*REQUEST 1*. For each statement below, decide whether the court opinion agrees with it. Answer yes or no, and quote the deciding words of the court opinion. (a) Philips ended the distributorship agreement in March 1995, with the termination taking effect the next month. (b) The printout Philips sent to its distributors identified about 1,000 customers. (c) Gerber brought its suit in federal court.

*SOURCE TEXT*.

..............................

Notice: First Circuit Local Rule 36.2(b)6 States Unpublished Opinions May Be Cited Only in Related Cases.gerber Radio Supply Co., Inc., D/b/a Gerber Electronics,plaintiff, Appellant, v. Philips Semiconductors, Inc., et al., Defendants, Appellees, 62 F.3d 1411 (1st Cir. 1995)Annotate this Case
Aug. 3, 1995
Stephen Schultz and McGowan, Engel, Tucker, Garrett & Schultz on Memorandum of Law for appellant.
E. Jeffrey Banchero, Banchero & Lasater, Sabin Willett, Peter J. Mancusi, and Bingham, Dana & Gould on Memorandum of Law for appellee Philips Semiconductors, Inc.
Raymond R. Randall and Ryan, Boudreau, Randall and Kirkpatrick on Memorandum of Law for appellee Wyle Electronics.
Before SELYA, CYR and BOUDIN, Circuit Judges.
Before us is a motion to restore a preliminary injunction pending appeal. For almost six years, appellant Gerber Radio Supply Co. (Gerber), a Massachusetts- based distributor of electronic components, was a non- exclusive distributor in the northeast region for Philips Semiconductors, Inc. (Philips), a California-based manufacturer of integrated circuits. In March 1995, Philips exercised its contractual option to terminate the distributorship agreement, effective the following month. It thereafter sent to most or all of its remaining local distributors a computerized printout identifying some 520 customers that had bought Philips products from Gerber in 1994, along with their respective volume of purchases. Gerber proceeded to file suit against Philips and various of the distributors in Massachusetts state court, claiming inter alia that the disclosure of its customer list (1) breached a confidentiality obligation contained in the distributorship agreement and (2) was a misappropriation of trade secrets.

..............................

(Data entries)
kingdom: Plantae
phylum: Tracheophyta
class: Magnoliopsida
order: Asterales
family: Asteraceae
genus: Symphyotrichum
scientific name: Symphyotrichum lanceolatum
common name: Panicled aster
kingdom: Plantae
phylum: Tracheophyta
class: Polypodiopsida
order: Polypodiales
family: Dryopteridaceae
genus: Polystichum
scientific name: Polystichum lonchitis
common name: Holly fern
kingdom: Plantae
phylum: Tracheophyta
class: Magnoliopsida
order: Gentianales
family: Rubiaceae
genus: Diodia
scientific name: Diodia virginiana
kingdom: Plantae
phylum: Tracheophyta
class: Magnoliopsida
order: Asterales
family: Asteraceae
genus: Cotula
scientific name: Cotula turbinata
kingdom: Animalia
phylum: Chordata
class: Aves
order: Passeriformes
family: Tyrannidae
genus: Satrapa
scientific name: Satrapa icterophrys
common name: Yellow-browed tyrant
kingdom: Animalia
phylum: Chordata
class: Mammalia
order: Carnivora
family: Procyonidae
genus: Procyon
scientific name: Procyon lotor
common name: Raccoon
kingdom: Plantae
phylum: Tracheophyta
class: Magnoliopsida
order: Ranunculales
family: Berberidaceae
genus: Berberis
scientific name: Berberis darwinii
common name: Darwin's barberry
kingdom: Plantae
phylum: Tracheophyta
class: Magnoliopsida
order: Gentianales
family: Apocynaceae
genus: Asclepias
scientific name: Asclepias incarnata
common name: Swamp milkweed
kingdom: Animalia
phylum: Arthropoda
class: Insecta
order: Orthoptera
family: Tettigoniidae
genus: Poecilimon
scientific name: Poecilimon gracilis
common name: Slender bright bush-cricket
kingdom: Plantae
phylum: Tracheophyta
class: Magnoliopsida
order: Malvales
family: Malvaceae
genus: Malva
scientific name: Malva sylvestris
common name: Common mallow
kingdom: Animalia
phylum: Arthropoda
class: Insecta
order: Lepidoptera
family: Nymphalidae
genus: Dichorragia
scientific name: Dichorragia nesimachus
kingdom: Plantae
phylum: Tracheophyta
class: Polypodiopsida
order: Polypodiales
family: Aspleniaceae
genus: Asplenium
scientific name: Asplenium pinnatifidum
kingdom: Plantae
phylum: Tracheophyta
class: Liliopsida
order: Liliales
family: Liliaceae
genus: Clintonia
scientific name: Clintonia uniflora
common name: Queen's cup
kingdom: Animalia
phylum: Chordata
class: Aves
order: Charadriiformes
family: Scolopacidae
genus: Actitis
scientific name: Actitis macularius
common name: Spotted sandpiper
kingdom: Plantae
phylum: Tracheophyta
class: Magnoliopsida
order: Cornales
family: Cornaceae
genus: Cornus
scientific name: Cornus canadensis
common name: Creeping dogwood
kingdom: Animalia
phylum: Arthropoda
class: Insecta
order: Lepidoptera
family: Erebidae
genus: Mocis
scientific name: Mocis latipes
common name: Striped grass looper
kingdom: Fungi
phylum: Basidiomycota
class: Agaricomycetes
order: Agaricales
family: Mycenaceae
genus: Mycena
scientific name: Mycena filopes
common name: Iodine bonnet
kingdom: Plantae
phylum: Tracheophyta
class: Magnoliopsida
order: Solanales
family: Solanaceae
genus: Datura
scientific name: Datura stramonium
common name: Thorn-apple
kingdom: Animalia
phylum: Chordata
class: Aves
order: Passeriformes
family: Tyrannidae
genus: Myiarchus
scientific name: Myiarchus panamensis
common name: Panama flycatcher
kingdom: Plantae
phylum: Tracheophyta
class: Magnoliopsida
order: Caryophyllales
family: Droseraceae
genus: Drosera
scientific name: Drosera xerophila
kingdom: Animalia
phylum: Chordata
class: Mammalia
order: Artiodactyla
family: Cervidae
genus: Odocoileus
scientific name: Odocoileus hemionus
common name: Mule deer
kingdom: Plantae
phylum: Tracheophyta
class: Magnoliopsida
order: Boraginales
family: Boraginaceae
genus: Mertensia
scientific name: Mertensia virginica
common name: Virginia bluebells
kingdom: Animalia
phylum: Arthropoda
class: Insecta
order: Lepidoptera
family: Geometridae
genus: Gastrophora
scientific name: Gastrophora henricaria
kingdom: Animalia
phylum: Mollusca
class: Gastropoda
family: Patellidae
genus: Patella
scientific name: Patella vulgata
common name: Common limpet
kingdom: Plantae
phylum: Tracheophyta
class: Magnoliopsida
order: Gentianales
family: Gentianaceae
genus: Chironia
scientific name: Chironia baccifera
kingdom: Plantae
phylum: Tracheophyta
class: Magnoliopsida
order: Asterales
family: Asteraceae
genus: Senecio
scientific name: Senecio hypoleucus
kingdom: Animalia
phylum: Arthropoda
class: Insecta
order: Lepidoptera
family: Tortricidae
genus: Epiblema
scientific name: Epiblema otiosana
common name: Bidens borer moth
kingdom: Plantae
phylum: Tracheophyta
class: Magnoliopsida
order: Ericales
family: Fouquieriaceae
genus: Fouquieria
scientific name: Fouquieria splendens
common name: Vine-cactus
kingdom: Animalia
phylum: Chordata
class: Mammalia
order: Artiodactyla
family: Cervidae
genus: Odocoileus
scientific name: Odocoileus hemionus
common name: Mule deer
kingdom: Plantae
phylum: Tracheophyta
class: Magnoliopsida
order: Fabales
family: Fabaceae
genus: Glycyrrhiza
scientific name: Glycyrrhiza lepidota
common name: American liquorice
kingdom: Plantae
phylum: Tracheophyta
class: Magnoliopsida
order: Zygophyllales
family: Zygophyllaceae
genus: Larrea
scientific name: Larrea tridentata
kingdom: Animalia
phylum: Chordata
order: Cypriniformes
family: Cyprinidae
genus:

..............................

*REQUEST 2*. Copy the records word for word, from the line holding "scientific name: Poecilimon gracilis" through the line holding "order: Liliales", inclusive.

*FULL SOLUTION 1*.
(a) Yes: "In March 1995, Philips exercised its contractual option to terminate the distributorship agreement, effective the following month."
(b) No: "some 520 customers that had bought Philips products from Gerber in 1994"
(c) No: "file suit against Philips and various of the distributors in Massachusetts state court"

*FULL SOLUTION 2*.
scientific name: Poecilimon gracilis
common name: Slender bright bush-cricket
kingdom: Plantae
phylum: Tracheophyta
class: Magnoliopsida
order: Malvales
family: Malvaceae
genus: Malva
scientific name: Malva sylvestris
common name: Common mallow
kingdom: Animalia
phylum: Arthropoda
class: Insecta
order: Lepidoptera
family: Nymphalidae
genus: Dichorragia
scientific name: Dichorragia nesimachus
kingdom: Plantae
phylum: Tracheophyta
class: Polypodiopsida
order: Polypodiales
family: Aspleniaceae
genus: Asplenium
scientific name: Asplenium pinnatifidum
kingdom: Plantae
phylum: Tracheophyta
class: Liliopsida
order: Liliales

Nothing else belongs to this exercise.